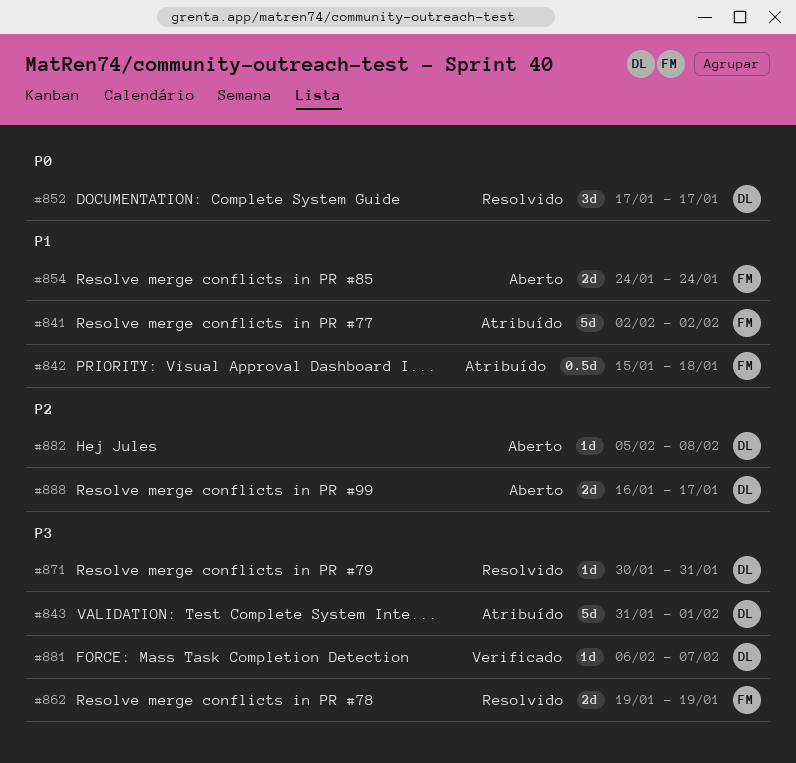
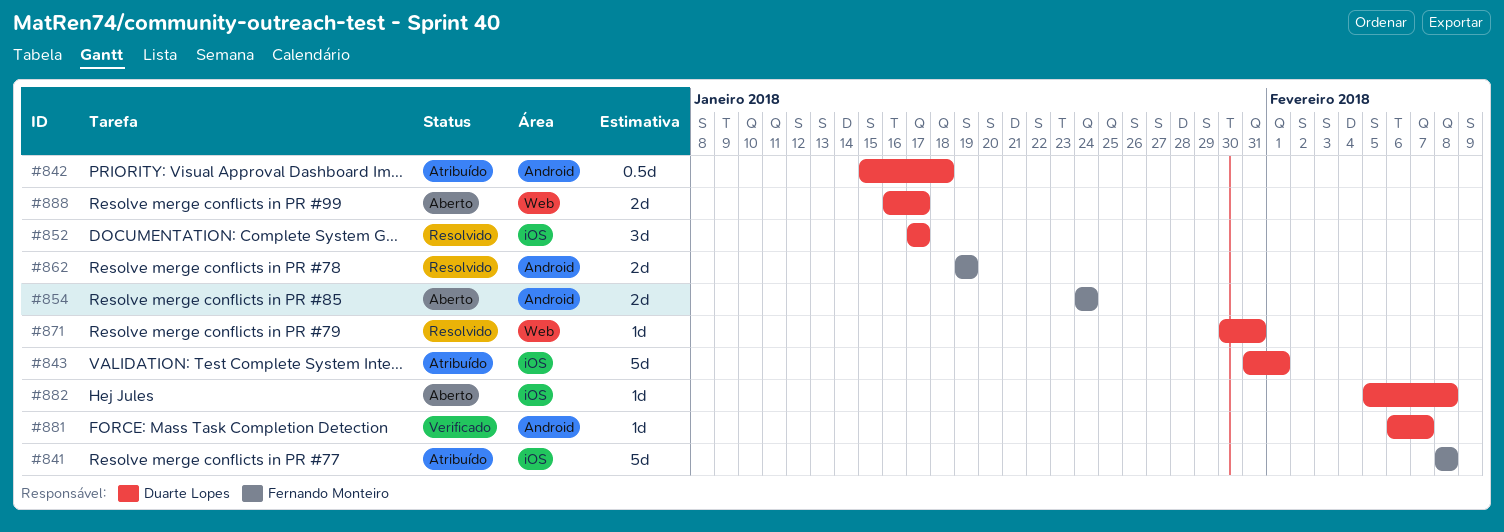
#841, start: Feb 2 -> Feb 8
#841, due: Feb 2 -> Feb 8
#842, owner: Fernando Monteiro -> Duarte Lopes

---------------

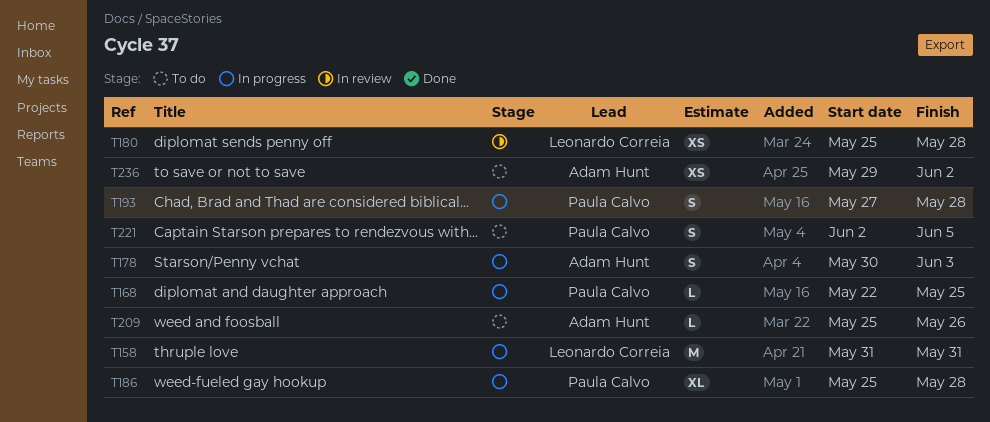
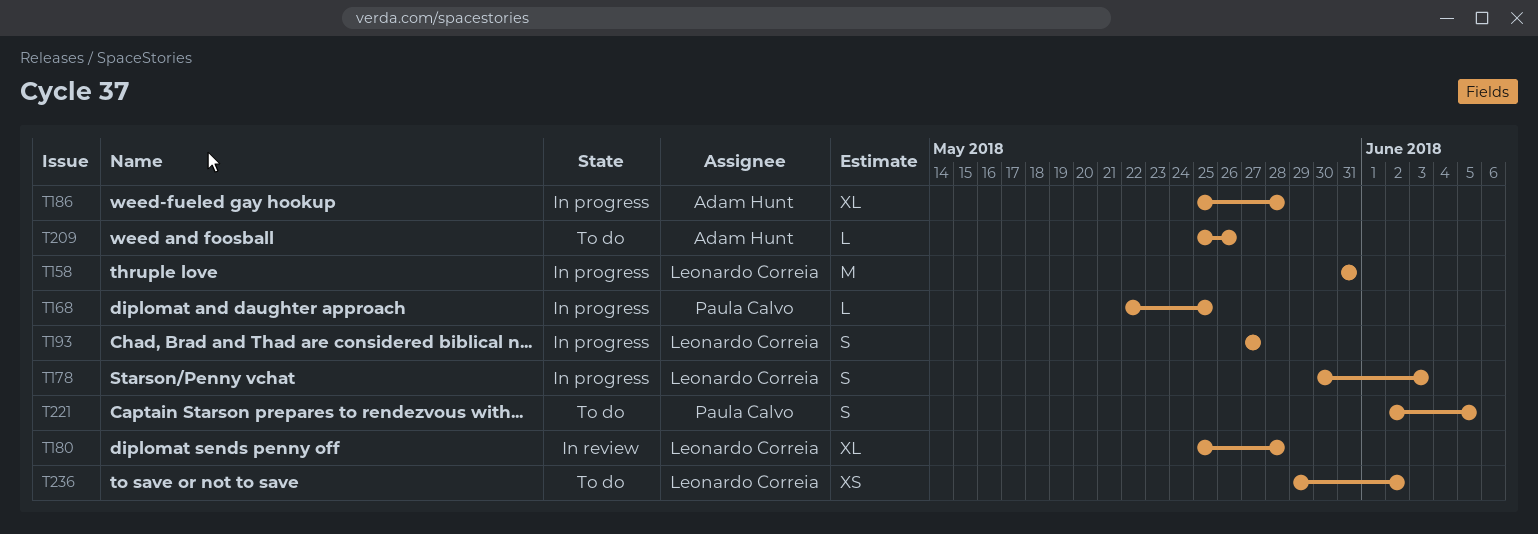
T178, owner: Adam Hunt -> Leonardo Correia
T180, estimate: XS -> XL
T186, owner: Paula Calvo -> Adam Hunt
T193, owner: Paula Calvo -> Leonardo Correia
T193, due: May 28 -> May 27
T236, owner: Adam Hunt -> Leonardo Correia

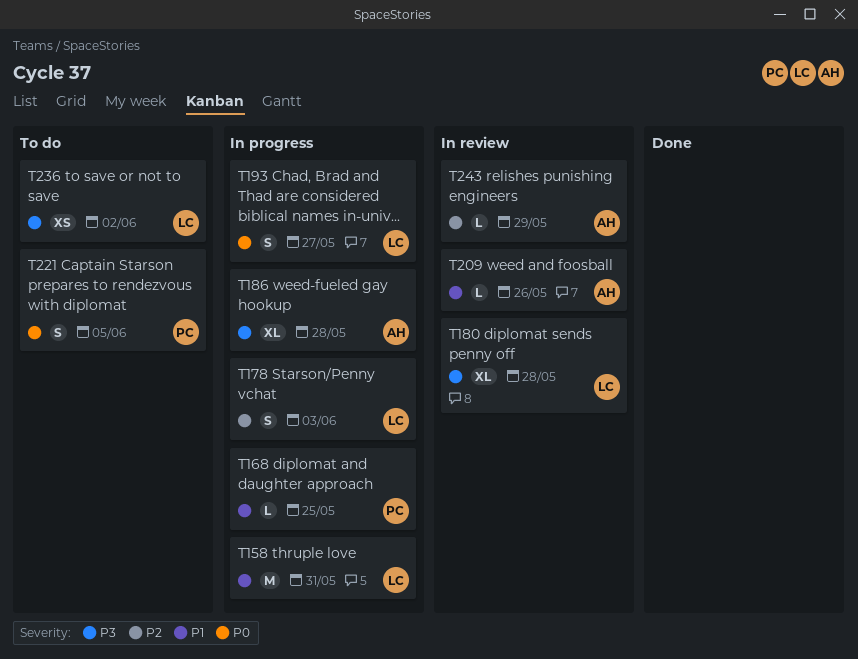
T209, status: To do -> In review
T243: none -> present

---------------

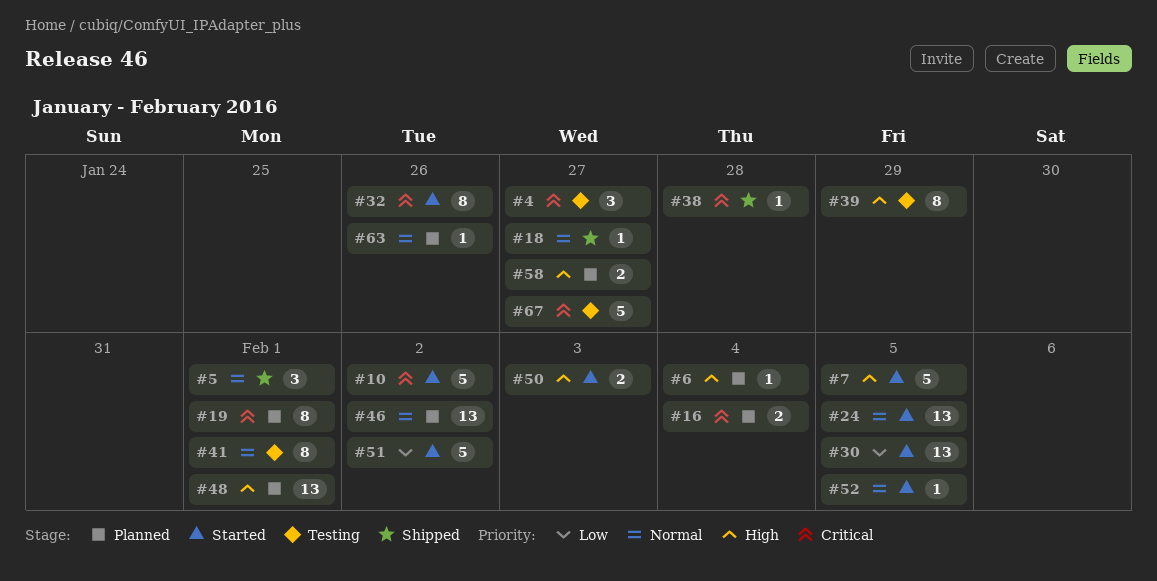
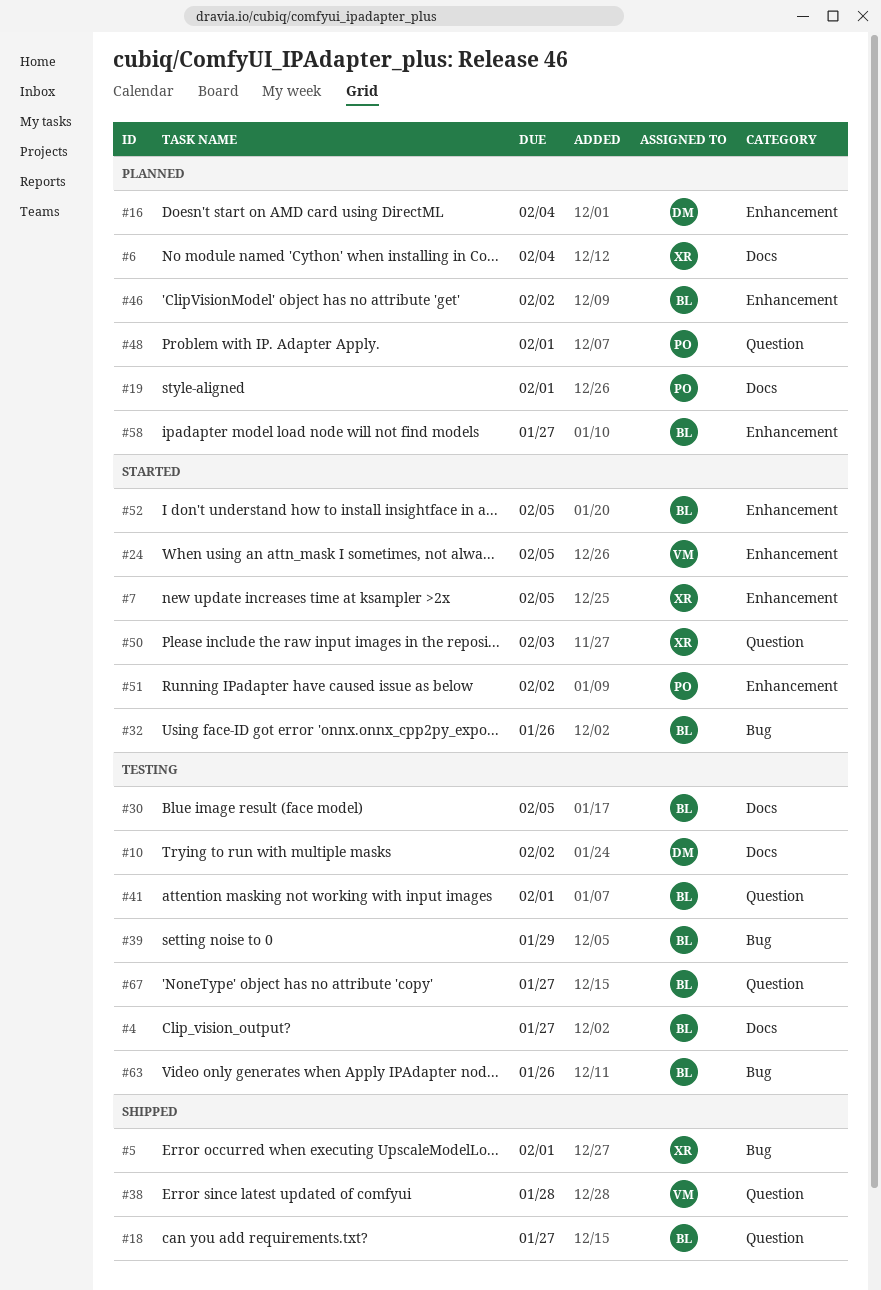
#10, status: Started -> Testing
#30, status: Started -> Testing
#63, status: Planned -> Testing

---------------

Give back, unchanged, the run of lines in the listing above that begins at the line containing "#841, start: Feb 2 -> Feb 8" and ends at the line containing "#842, owner: Fernando", both included.

TASK ANSWER:
#841, start: Feb 2 -> Feb 8
#841, due: Feb 2 -> Feb 8
#842, owner: Fernando Monteiro -> Duarte Lopes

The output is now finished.